→ **To do**: In the entries below, begin at the line with "right knee: (122, 714)" and stop after the line with "nose: (320, 247)"; output those lines exactly and omit the pictures.

□ □ □ □ □ □ □

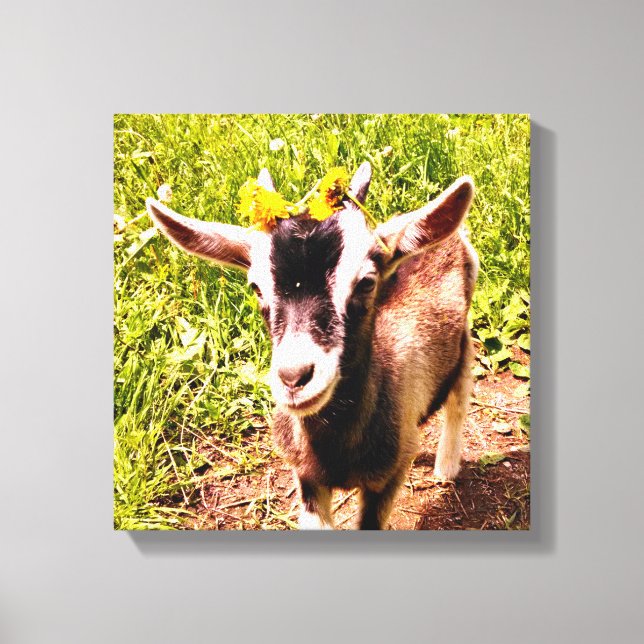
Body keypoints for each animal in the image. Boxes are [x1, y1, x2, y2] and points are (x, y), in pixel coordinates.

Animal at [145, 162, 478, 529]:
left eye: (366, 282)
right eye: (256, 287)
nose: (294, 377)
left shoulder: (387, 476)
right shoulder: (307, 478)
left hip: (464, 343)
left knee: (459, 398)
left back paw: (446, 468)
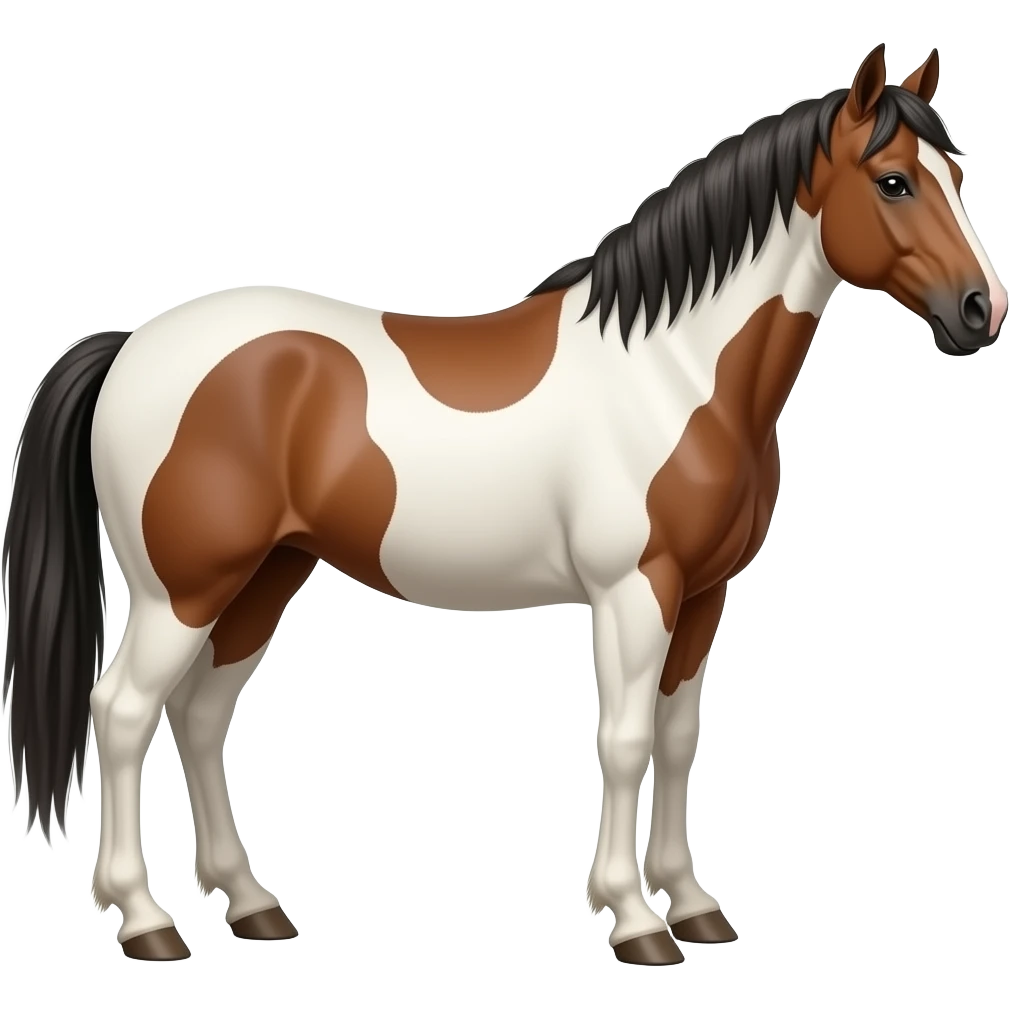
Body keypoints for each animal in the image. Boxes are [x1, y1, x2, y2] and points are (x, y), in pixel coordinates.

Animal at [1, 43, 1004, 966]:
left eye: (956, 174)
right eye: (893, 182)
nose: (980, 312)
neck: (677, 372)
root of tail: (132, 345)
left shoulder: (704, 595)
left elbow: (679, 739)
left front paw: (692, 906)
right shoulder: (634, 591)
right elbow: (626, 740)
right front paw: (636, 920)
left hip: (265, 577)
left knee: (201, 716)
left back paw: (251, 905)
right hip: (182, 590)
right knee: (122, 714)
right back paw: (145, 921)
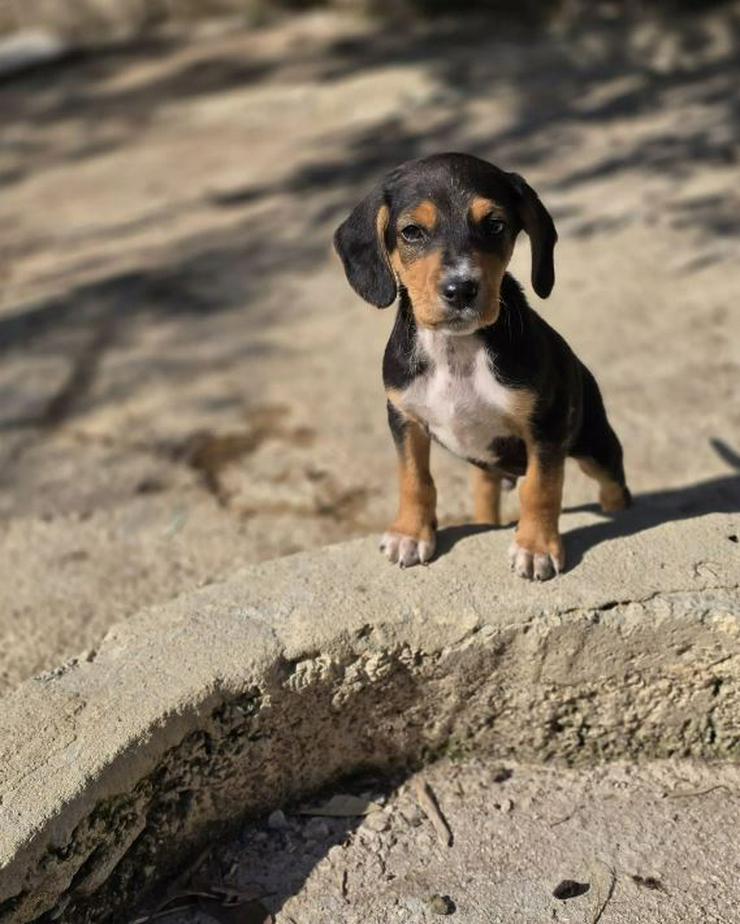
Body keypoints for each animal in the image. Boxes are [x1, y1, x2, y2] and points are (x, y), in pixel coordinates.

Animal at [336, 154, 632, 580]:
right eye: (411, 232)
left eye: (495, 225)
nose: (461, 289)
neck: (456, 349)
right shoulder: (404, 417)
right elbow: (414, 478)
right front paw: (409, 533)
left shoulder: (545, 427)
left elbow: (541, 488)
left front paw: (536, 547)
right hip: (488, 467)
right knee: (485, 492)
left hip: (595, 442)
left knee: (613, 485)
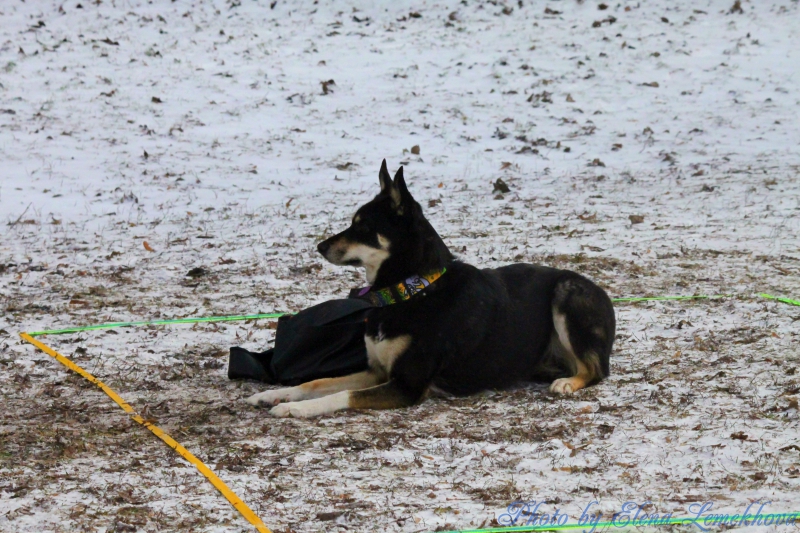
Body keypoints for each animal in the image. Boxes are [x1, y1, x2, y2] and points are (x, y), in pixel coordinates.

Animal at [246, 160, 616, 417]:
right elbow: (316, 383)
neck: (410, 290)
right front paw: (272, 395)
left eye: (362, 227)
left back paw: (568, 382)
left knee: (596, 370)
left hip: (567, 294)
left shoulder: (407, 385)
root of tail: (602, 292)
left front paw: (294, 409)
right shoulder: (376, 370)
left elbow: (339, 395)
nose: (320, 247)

□ □ □ □ □ □ □

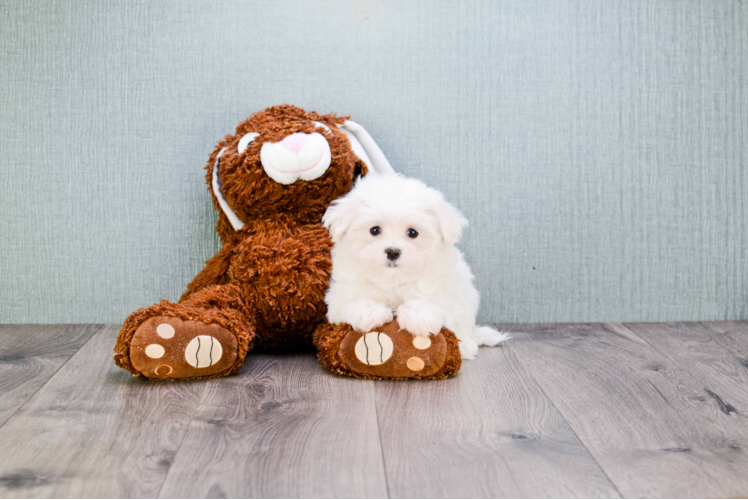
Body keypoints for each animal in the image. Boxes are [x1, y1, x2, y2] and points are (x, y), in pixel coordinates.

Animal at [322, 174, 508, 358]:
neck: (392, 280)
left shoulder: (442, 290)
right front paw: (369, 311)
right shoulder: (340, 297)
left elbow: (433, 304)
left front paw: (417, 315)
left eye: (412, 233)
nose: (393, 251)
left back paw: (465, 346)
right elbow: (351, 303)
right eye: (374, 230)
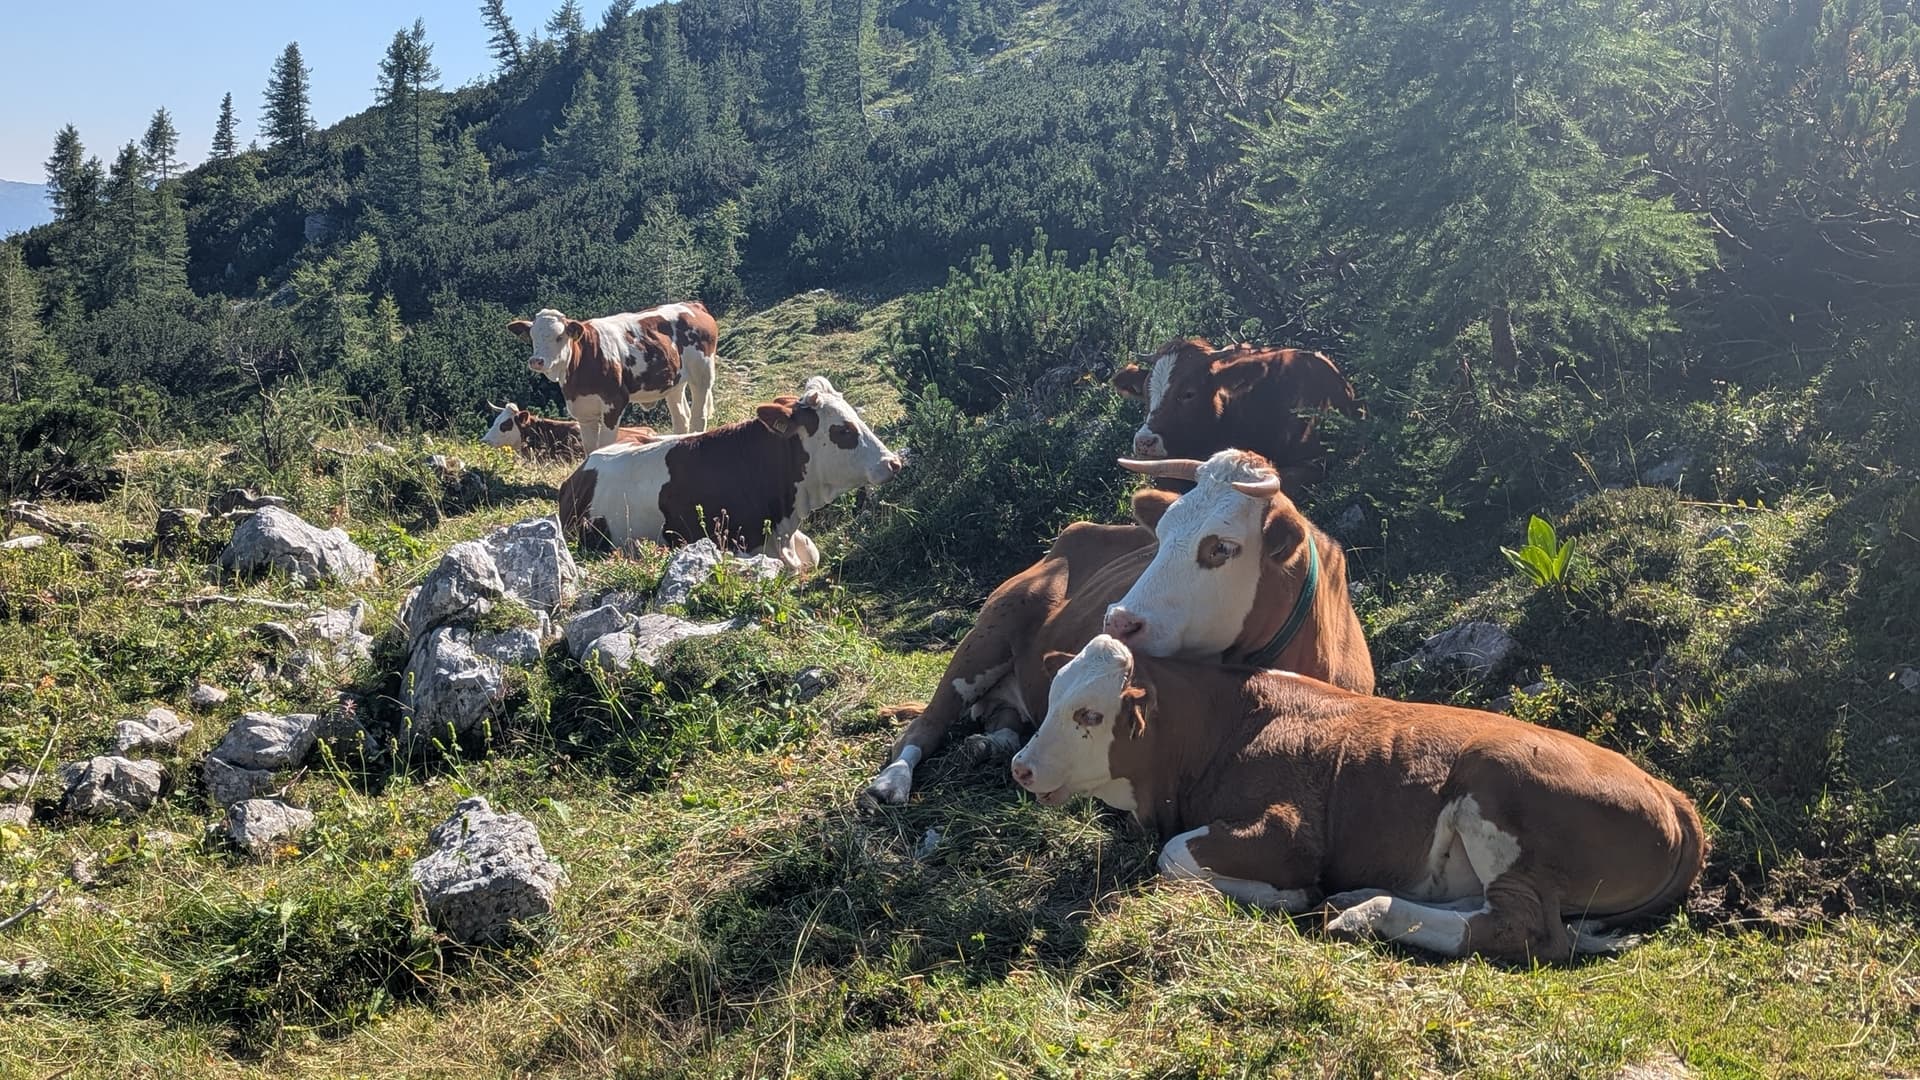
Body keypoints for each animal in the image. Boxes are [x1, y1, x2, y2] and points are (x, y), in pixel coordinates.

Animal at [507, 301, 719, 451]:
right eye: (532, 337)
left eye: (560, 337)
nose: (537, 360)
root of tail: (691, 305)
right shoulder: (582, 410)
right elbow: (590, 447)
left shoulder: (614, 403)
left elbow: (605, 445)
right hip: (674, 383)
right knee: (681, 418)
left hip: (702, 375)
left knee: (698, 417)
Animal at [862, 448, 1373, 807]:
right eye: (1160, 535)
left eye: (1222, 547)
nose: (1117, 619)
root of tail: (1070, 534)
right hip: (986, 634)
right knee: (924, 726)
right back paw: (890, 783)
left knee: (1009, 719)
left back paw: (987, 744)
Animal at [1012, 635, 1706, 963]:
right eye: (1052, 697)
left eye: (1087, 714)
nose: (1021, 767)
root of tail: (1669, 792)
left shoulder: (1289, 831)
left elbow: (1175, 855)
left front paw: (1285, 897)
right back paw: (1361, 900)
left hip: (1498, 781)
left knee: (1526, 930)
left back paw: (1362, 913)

□ □ □ □ □ □ □

→ **Exercise response**:
right knee: (122, 714)
right back paw: (145, 921)
Body keypoints for each animal in the image. Boxes are [x1, y1, x2, y2] and points are (x, y), in pixel coordinates.

Animal at [336, 154, 632, 580]:
right eye: (411, 232)
left eye: (495, 225)
nose: (461, 289)
neck: (456, 349)
right shoulder: (404, 417)
right elbow: (414, 478)
right front paw: (409, 533)
left shoulder: (545, 427)
left elbow: (541, 488)
left front paw: (536, 547)
right hip: (488, 467)
right knee: (485, 492)
left hip: (595, 442)
left knee: (613, 485)
Body keypoints for each animal in the image. Boxes are [x1, y1, x2, y2] and points are (x, y), in pixel coordinates.

Animal at [246, 160, 616, 417]:
right elbow: (316, 383)
neck: (410, 290)
right front paw: (272, 395)
left eye: (362, 227)
left back paw: (568, 382)
left knee: (596, 370)
left hip: (567, 294)
left shoulder: (407, 385)
root of tail: (602, 292)
left front paw: (294, 409)
right shoulder: (376, 370)
left elbow: (339, 395)
nose: (320, 247)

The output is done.